(MATERIALS PROVIDED)

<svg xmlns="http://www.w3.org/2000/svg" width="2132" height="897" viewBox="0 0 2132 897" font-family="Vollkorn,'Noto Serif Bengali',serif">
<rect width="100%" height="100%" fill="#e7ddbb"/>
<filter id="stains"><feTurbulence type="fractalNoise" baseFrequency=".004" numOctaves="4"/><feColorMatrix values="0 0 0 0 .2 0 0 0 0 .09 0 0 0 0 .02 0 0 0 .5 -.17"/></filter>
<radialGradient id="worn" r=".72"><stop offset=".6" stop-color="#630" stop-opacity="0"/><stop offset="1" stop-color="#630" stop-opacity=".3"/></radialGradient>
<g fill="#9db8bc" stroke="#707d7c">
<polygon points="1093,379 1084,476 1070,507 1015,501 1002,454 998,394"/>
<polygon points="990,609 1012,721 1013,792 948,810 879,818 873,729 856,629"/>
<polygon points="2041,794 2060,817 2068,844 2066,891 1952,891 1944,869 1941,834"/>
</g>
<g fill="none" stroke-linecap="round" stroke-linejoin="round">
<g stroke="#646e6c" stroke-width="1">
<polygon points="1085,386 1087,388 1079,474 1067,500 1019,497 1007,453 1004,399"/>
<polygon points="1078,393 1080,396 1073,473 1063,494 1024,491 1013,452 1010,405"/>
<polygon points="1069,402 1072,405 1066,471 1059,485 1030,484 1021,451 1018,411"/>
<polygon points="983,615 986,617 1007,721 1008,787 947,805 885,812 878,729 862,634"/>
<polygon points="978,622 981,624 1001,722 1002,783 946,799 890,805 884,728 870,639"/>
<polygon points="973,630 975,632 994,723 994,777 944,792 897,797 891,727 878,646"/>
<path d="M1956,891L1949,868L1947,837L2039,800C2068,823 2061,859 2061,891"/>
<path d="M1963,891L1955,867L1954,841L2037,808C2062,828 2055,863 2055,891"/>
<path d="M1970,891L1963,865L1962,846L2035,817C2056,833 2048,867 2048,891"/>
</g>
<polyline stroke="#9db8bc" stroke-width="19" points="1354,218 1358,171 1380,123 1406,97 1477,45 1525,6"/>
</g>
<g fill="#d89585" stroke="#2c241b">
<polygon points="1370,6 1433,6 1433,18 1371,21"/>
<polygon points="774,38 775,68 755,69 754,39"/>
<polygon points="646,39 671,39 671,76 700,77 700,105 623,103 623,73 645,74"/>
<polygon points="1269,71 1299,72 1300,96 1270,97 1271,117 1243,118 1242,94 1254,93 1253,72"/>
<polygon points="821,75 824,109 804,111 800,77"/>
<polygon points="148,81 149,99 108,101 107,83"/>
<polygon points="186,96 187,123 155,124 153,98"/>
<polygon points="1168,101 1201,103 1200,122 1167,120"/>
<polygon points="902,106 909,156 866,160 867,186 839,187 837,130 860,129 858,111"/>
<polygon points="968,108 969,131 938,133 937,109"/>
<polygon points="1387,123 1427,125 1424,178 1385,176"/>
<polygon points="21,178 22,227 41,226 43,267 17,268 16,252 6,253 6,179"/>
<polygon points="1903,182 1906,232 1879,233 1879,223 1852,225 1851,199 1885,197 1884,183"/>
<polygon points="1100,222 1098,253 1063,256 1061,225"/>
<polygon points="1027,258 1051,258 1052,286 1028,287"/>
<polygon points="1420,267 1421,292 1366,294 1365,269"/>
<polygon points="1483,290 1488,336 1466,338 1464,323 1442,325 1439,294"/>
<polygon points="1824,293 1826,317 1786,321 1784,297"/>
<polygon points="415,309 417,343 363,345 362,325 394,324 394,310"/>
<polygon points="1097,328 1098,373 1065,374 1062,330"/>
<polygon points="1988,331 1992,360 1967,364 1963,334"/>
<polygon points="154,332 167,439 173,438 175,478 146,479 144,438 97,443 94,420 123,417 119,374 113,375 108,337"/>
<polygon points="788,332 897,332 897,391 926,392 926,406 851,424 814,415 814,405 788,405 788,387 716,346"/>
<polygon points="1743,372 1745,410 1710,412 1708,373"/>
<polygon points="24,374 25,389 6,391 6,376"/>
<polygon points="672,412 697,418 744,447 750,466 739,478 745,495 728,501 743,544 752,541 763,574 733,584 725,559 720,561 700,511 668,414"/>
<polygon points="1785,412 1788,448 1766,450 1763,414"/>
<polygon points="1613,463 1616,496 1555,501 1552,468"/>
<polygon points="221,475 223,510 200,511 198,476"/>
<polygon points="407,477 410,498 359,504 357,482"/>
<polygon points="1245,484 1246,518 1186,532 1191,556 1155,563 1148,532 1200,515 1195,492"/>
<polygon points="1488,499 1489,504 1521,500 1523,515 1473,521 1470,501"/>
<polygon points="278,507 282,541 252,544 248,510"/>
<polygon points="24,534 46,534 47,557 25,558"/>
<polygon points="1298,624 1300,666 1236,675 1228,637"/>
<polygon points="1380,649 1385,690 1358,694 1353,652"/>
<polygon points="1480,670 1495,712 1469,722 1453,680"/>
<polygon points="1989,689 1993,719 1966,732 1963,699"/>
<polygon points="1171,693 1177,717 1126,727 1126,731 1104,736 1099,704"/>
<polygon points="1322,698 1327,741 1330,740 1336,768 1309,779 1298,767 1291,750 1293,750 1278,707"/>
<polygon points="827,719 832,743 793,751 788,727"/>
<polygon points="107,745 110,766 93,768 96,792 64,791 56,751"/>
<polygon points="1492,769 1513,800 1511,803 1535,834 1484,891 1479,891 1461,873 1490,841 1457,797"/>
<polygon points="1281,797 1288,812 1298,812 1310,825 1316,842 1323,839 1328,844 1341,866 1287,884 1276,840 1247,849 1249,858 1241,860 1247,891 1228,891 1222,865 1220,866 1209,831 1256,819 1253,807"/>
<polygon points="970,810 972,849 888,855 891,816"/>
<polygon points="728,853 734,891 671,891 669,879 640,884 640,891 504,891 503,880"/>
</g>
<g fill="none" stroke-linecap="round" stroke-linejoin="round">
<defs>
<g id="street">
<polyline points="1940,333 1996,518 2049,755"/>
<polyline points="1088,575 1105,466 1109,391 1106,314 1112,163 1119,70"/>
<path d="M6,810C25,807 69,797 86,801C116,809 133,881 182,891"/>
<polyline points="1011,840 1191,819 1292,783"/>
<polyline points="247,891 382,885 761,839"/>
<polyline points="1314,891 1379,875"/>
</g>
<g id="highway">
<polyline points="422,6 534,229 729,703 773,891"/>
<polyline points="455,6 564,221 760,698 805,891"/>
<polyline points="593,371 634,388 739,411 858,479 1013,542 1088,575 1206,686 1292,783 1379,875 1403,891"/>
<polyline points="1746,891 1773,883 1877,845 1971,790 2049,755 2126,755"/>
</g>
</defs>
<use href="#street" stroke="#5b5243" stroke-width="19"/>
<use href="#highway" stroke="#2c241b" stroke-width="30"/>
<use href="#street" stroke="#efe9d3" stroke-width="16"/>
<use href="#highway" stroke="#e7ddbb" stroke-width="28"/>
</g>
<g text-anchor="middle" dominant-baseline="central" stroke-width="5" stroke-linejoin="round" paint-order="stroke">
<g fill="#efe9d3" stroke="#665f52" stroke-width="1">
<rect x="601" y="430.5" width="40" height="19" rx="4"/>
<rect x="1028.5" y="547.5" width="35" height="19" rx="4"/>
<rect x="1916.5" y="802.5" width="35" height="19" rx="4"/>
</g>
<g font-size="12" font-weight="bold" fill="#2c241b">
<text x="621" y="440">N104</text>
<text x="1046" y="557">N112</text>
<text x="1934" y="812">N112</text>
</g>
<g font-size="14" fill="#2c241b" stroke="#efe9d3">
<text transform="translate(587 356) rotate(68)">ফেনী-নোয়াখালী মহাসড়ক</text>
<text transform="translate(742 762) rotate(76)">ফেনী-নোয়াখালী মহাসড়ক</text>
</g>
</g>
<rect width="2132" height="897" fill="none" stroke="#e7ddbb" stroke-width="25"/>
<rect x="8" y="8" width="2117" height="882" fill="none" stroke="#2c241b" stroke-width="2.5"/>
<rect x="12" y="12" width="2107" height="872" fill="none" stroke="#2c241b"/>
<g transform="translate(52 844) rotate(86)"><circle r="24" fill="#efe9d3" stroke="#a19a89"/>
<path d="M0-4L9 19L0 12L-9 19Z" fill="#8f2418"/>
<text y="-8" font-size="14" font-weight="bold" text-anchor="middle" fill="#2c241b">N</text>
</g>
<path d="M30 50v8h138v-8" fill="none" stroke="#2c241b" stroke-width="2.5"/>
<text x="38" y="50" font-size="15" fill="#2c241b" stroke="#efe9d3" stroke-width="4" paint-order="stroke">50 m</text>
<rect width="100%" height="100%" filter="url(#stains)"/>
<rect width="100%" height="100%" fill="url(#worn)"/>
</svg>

(WORK INSTRUCTION)
Taking the records above as input, show every line in which the word "weight" is present.

(TASK SOLUTION)
<g font-size="12" font-weight="bold" fill="#2c241b">
<text y="-8" font-size="14" font-weight="bold" text-anchor="middle" fill="#2c241b">N</text>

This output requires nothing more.